### HOW TO COMPLETE THIS TASK
Could you give back the records exactly, taking out the pictures?

### SUPPLIED RECORDS
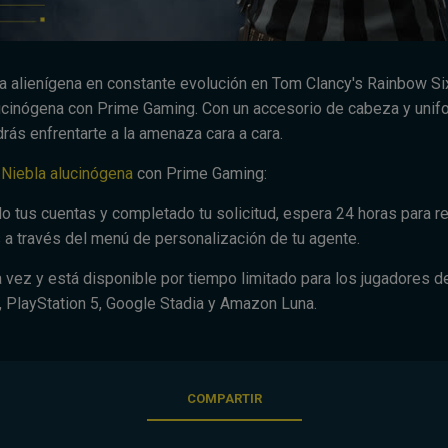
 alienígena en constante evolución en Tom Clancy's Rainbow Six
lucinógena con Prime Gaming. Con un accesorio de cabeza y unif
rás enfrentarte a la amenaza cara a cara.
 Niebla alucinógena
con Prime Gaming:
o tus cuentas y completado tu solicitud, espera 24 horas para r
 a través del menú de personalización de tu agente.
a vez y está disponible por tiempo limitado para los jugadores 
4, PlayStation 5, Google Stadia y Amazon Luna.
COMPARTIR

### RESULT OF THIS TASK
 alienígena en constante evolución en Tom Clancy's Rainbow Six
lucinógena con Prime Gaming. Con un accesorio de cabeza y unif
rás enfrentarte a la amenaza cara a cara.
 Niebla alucinógena
con Prime Gaming:
o tus cuentas y completado tu solicitud, espera 24 horas para r
 a través del menú de personalización de tu agente.
a vez y está disponible por tiempo limitado para los jugadores 
4, PlayStation 5, Google Stadia y Amazon Luna.
COMPARTIR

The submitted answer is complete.